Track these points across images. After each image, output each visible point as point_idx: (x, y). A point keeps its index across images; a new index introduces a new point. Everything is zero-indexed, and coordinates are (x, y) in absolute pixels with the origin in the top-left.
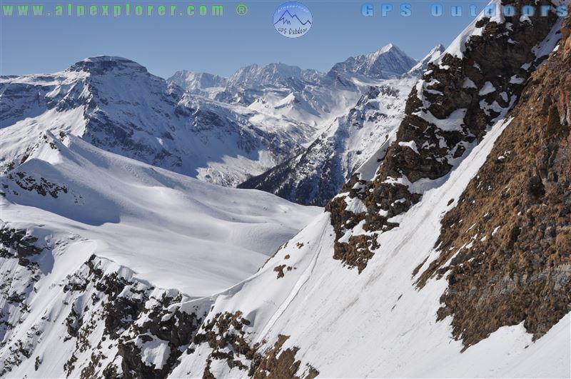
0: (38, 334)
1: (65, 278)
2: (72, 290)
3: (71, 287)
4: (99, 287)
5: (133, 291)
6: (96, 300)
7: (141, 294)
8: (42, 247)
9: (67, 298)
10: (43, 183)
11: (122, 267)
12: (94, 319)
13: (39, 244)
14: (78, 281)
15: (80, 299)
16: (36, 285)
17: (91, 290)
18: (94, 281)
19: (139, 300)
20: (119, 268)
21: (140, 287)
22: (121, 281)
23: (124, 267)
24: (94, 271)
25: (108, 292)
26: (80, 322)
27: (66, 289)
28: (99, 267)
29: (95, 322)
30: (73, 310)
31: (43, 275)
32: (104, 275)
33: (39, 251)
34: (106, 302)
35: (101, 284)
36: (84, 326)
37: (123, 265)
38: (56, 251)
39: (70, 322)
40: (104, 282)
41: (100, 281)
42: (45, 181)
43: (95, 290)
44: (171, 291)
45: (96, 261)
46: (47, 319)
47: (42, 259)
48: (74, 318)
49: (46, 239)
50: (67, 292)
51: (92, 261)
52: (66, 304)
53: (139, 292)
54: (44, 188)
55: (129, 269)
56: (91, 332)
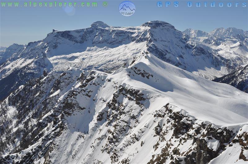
0: (143, 132)
1: (154, 111)
2: (157, 117)
3: (157, 115)
4: (170, 117)
5: (187, 120)
6: (169, 122)
7: (191, 121)
8: (145, 98)
9: (155, 119)
10: (144, 72)
11: (182, 110)
12: (167, 129)
13: (144, 97)
14: (160, 113)
15: (162, 120)
16: (142, 113)
17: (167, 117)
18: (168, 114)
19: (190, 124)
20: (180, 110)
21: (191, 119)
22: (181, 115)
23: (183, 110)
24: (168, 110)
25: (175, 119)
26: (161, 130)
27: (155, 116)
28: (171, 109)
29: (168, 130)
30: (158, 124)
31: (145, 109)
32: (173, 112)
33: (144, 99)
34: (173, 123)
35: (171, 116)
36: (163, 131)
37: (182, 109)
38: (151, 100)
39: (156, 129)
40: (173, 115)
41: (171, 114)
42: (145, 72)
43: (168, 118)
44: (206, 122)
45: (169, 106)
46: (147, 127)
47: (145, 103)
48: (159, 128)
49: (147, 95)
50: (155, 117)
51: (167, 106)
52: (155, 122)
53: (190, 121)
54: (144, 74)
55: (185, 111)
56: (166, 134)
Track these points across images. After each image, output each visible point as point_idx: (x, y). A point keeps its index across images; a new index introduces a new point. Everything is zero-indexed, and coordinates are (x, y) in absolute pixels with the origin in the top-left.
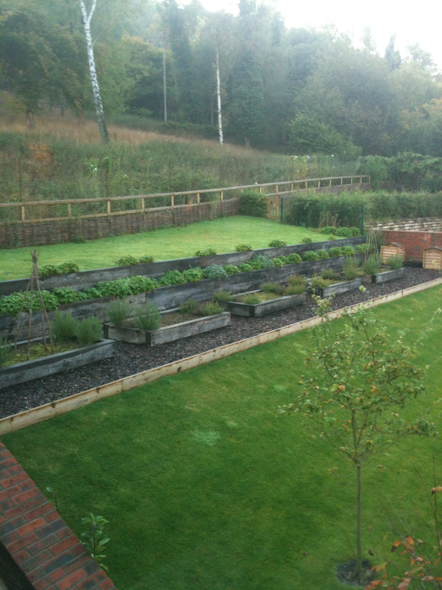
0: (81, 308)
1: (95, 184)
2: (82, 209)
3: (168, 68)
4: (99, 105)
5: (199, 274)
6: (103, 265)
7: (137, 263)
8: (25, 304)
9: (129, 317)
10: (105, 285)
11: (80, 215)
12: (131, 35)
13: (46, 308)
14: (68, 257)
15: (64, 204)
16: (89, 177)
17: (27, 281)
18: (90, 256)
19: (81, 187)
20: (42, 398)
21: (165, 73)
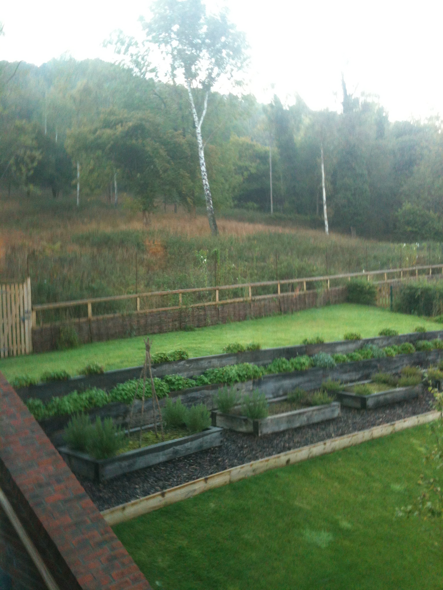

-*-*-

What the exercise asks -
Copy all of the records above word for word, leaving out the pictures.

Reply to the exercise -
Track these points across images. After each image, output each visible point as point_idx: (x, y). A point keeps its index across images; a new index introduces a new point. Everything is zero-indexed, and coordinates are (x, y) in absolute pixels with the origin in the top-left.
0: (38, 334)
1: (65, 278)
2: (72, 290)
3: (71, 287)
4: (99, 287)
5: (133, 291)
6: (96, 300)
7: (141, 294)
8: (42, 247)
9: (67, 298)
10: (43, 183)
11: (122, 267)
12: (94, 319)
13: (39, 244)
14: (78, 281)
15: (80, 299)
16: (36, 285)
17: (91, 290)
18: (94, 281)
19: (139, 300)
20: (119, 268)
21: (140, 287)
22: (121, 281)
23: (124, 267)
24: (94, 271)
25: (108, 292)
26: (80, 322)
27: (66, 289)
28: (99, 267)
29: (95, 322)
30: (73, 310)
31: (43, 275)
32: (104, 275)
33: (39, 251)
34: (106, 302)
35: (101, 284)
36: (84, 326)
37: (123, 265)
38: (56, 251)
39: (70, 322)
40: (104, 282)
41: (100, 281)
42: (45, 181)
43: (95, 290)
44: (171, 291)
45: (96, 261)
46: (47, 319)
47: (42, 259)
48: (74, 318)
49: (46, 239)
50: (67, 292)
51: (92, 261)
52: (66, 304)
53: (139, 292)
54: (44, 188)
55: (129, 269)
56: (91, 332)
0: (143, 132)
1: (154, 111)
2: (157, 117)
3: (157, 115)
4: (170, 117)
5: (187, 120)
6: (169, 122)
7: (191, 121)
8: (145, 98)
9: (155, 119)
10: (144, 72)
11: (182, 110)
12: (167, 129)
13: (144, 97)
14: (160, 113)
15: (162, 120)
16: (142, 113)
17: (167, 117)
18: (168, 114)
19: (190, 124)
20: (180, 110)
21: (191, 119)
22: (181, 115)
23: (183, 110)
24: (168, 110)
25: (175, 119)
26: (161, 130)
27: (155, 116)
28: (171, 109)
29: (168, 130)
30: (158, 124)
31: (145, 109)
32: (173, 112)
33: (144, 99)
34: (173, 123)
35: (171, 116)
36: (163, 131)
37: (182, 109)
38: (151, 100)
39: (156, 129)
40: (173, 115)
41: (171, 114)
42: (145, 72)
43: (168, 118)
44: (206, 122)
45: (169, 106)
46: (147, 127)
47: (145, 103)
48: (159, 128)
49: (147, 95)
50: (155, 117)
51: (167, 106)
52: (155, 122)
53: (190, 121)
54: (144, 74)
55: (185, 111)
56: (166, 134)
Track these points across images. After each image, output each visible point as point_idx: (x, y). A point keeps its index across images; a new index introduces a new point. Everything is zero-indexed, and coordinates are (x, y) in absolute pixels with the origin in the top-left.
0: (81, 308)
1: (95, 184)
2: (82, 209)
3: (168, 68)
4: (99, 105)
5: (199, 274)
6: (103, 265)
7: (137, 263)
8: (25, 304)
9: (129, 317)
10: (105, 285)
11: (80, 215)
12: (131, 35)
13: (46, 308)
14: (68, 257)
15: (64, 204)
16: (89, 177)
17: (27, 281)
18: (90, 256)
19: (81, 187)
20: (42, 398)
21: (165, 73)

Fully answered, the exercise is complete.